Sayfa alıntısı:
⟨

Ebu Nasr Mansur b. el-Iraki, Devair el-Sumut fi el-Usturlab adlı eserinde Habeş el-Hâsib'in usturlab üzerinde azimut halkalarının gösterimi konusundaki orijinal iki yöntemini incelemektedir. Habeş'in bu gösterimde kullandığı "geometrik önerme" oldukça ilginçtir ve onun yöntemi daha sonraki literatürde kullanılmamıştır.
Eserleri:
1. Sindhind adlı Hind matematik-astronomi kitabına göre telif ettiği Zîc: İbn el-Nedîm'in zikretmediği, sadece el-Endelusî İbn el-Kıftî ve Katip Çelebi'nin kaydettiği bu Zîc'in ismini Salih Zeki el-Zîc ala Mezheb Sindhind olarak verir. el-Endelusî ve onu takib ederek İbn el-Kıftî'nin bildirdiğine göre Habeş bu eserinde birçok konuda Fezzarî ve Havarezmî'ye muhalefet etmiştir. Habeş bu Zîc'i telif ettiğinde İslam Dünyası'nda sindhind'e dayalı hisap türü yaygındı. Salih Zeki'ye göre "sindhind mezhebi" tabirinden hind ve sindce kabul gören tek bir astronomi ekolu anlaşılmamalıdır. İslam astronomlarının "el-sindhind" dedikleri şey sankritçe dilinde "siddhanta" kelimesinin karşılığıdır ki anlamı "mezheb ve meslek=ekol" demektir. Nitekim "Siddhanta Brahmagupta" denilince Brahmagupta ekolu anlaşılmalıdır. Dolayısıyla bu ismi taşıyan İslam dönemi zîclerde kastedilen de Brahmagupta ekolune göre yapılan zîclerdir. Salih Zeki'ye göre Birunî'nin "Tercüme ma fi Berahin Sidhand min Turuk el-Hisab" adlı eserinin başlığı bunun en güzel delilidir.

⟩

Yönerge A:
Habeş el-Hâsib ile ilgili metnin "Ebu Nasr Mansur" ile başlayıp "sonraki literatürde kullanılmamıştır." ile biten kısmını aynen aktarın.

Veri kümesi kesiti:
⟨

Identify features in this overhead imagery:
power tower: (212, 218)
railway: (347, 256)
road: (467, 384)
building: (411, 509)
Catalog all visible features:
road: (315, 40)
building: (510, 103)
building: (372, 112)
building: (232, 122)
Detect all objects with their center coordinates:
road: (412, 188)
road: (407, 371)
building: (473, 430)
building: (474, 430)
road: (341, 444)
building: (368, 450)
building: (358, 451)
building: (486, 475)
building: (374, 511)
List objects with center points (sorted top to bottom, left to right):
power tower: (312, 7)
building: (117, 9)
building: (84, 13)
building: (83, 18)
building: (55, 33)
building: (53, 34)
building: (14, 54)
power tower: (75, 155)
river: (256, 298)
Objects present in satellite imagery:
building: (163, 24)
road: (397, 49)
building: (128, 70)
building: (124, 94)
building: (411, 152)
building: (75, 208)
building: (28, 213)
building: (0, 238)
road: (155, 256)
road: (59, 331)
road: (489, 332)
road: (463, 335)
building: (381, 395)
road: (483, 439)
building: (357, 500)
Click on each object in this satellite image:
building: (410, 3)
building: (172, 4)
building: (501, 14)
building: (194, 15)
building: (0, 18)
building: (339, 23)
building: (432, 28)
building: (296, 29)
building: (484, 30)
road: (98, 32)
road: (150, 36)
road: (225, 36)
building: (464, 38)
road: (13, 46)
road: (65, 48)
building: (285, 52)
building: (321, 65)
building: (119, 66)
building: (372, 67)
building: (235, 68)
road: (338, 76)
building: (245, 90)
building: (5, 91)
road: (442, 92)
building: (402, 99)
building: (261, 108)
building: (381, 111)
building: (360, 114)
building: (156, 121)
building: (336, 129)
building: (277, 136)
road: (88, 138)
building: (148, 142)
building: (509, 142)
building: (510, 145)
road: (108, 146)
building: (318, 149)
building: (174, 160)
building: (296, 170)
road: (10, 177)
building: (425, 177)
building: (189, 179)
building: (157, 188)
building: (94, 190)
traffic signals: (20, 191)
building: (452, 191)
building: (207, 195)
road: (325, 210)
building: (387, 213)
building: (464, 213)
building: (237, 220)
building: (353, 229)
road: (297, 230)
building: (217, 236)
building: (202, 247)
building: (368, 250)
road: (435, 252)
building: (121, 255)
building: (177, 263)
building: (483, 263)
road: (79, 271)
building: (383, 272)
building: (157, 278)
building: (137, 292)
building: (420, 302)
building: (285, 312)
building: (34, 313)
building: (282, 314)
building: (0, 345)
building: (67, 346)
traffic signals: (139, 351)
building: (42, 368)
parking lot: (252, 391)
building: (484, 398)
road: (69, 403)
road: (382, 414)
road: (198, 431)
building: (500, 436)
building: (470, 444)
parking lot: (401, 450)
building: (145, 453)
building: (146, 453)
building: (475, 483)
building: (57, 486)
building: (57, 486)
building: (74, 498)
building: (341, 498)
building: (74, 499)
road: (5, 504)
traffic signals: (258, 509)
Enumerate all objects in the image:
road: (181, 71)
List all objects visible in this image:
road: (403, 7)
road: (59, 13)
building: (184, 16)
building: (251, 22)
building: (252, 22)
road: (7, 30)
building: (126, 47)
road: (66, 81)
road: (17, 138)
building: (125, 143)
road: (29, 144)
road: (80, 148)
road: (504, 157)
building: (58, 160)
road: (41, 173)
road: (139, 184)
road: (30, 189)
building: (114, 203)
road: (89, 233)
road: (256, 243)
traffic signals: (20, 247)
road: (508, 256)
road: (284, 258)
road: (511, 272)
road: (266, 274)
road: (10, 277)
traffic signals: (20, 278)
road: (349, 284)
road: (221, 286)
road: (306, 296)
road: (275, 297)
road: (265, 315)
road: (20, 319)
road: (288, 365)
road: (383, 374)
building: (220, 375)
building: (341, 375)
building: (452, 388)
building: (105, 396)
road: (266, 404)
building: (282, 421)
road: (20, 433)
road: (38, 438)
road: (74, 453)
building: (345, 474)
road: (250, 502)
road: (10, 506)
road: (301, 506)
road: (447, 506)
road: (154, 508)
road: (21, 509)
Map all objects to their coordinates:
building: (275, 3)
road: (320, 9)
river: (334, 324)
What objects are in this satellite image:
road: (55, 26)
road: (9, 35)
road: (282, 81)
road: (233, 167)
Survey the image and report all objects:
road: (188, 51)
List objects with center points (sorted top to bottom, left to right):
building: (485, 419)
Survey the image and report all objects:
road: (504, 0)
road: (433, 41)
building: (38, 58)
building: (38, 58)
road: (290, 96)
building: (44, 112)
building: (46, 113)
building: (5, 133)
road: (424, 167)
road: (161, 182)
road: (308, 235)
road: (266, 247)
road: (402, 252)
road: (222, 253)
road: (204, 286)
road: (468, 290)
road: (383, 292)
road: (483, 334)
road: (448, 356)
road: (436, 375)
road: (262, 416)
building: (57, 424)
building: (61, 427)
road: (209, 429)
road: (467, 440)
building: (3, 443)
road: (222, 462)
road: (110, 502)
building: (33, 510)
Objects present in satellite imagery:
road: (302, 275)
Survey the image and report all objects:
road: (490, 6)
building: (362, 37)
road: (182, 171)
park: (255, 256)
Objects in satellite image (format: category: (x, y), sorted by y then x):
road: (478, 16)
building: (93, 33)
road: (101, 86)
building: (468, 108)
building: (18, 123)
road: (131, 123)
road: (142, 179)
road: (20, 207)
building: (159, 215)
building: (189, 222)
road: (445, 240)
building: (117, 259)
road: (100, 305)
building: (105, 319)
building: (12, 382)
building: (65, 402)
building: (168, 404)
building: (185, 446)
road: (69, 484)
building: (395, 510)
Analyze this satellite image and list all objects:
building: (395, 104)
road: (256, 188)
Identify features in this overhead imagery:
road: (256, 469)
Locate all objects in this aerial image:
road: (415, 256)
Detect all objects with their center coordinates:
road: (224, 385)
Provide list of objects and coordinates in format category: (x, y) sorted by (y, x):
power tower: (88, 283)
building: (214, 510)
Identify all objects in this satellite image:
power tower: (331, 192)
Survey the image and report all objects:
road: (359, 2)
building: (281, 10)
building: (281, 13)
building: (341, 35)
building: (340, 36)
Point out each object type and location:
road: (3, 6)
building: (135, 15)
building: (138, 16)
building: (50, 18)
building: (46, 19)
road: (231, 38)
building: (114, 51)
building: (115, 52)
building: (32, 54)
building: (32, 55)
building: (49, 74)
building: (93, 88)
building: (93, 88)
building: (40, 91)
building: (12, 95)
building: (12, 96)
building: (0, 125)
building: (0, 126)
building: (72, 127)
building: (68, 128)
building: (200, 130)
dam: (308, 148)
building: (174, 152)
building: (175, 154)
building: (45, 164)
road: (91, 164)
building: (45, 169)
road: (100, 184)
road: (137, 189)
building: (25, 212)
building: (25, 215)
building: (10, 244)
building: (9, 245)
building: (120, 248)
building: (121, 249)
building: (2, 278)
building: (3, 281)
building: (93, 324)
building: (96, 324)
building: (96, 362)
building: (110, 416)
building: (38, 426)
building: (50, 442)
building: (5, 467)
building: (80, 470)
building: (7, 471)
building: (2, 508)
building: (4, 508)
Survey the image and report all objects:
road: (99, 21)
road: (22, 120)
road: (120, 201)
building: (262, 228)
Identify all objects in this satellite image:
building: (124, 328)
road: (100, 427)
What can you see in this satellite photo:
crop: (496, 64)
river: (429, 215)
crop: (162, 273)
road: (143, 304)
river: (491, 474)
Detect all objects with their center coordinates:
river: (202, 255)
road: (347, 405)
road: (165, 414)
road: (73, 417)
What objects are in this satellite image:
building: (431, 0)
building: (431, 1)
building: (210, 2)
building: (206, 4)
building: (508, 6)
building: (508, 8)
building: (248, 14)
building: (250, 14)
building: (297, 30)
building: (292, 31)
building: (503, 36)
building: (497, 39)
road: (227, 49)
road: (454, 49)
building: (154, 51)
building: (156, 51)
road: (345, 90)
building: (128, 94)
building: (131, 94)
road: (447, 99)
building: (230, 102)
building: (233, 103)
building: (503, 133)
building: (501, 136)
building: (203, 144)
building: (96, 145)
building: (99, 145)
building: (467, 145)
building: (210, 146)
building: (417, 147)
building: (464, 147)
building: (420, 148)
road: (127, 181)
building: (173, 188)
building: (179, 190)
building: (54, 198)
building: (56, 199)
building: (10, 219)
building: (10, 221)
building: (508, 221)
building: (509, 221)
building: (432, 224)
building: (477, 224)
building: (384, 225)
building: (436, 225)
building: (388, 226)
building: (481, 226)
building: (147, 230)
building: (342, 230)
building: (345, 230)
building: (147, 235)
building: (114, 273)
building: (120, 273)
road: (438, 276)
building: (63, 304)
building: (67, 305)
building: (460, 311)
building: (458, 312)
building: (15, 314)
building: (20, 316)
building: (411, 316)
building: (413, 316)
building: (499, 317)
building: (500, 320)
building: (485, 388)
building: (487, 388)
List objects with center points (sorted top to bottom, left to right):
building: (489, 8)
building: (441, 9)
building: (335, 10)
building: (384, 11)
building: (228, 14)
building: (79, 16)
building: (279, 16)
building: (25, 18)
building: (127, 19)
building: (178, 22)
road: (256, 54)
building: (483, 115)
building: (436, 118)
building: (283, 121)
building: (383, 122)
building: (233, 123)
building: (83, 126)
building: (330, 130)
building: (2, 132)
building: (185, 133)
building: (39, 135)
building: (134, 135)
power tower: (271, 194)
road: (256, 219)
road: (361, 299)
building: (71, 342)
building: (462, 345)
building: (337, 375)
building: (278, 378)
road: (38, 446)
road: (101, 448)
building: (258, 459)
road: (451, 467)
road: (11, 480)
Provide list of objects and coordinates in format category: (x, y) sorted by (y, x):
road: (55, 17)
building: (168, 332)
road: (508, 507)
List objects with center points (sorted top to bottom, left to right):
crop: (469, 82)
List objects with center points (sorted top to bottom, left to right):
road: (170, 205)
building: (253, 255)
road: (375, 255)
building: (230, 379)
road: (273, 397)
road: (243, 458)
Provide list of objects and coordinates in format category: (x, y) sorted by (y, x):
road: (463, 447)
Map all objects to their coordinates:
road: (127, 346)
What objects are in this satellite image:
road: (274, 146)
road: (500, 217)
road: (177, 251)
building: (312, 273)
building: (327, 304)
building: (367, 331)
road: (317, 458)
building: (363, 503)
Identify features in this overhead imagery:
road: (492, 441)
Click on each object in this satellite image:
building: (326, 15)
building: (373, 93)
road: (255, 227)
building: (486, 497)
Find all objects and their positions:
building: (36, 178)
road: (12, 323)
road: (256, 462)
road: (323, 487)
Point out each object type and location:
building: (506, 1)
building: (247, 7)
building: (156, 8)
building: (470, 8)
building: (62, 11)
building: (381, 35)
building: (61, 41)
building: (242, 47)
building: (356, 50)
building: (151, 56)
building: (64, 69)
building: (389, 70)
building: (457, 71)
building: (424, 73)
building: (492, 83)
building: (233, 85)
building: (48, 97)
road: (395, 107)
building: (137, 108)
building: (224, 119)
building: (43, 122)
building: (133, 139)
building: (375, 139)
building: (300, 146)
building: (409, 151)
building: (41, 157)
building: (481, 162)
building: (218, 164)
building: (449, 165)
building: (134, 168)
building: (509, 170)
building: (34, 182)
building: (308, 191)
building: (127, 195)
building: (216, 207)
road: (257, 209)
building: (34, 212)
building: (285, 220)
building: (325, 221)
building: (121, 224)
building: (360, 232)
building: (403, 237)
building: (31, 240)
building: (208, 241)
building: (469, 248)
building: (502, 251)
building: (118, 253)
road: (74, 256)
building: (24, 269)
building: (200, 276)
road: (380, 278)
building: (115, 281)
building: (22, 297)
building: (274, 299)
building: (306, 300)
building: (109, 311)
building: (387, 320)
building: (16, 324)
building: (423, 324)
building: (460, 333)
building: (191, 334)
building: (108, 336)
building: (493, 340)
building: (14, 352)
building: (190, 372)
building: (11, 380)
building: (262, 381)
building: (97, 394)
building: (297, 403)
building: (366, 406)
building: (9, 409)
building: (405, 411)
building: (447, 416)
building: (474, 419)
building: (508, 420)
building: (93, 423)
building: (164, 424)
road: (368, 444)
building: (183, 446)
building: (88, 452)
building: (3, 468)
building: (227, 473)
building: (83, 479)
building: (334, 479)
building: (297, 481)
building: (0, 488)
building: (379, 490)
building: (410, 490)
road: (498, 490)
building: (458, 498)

⟩

Yönerge B:
Listenin ilk satırından başlayıp "building: (374, 511)" ifadesini içeren satırda biten bölümü, iki uç da dahil olmak üzere, hiçbir değişiklik yapmadan yazın.

Doğru çıktı A:
Ebu Nasr Mansur b. el-Iraki, Devair el-Sumut fi el-Usturlab adlı eserinde Habeş el-Hâsib'in usturlab üzerinde azimut halkalarının gösterimi konusundaki orijinal iki yöntemini incelemektedir. Habeş'in bu gösterimde kullandığı "geometrik önerme" oldukça ilginçtir ve onun yöntemi daha sonraki literatürde kullanılmamıştır.

Doğru çıktı B:
Identify features in this overhead imagery:
power tower: (212, 218)
railway: (347, 256)
road: (467, 384)
building: (411, 509)
Catalog all visible features:
road: (315, 40)
building: (510, 103)
building: (372, 112)
building: (232, 122)
Detect all objects with their center coordinates:
road: (412, 188)
road: (407, 371)
building: (473, 430)
building: (474, 430)
road: (341, 444)
building: (368, 450)
building: (358, 451)
building: (486, 475)
building: (374, 511)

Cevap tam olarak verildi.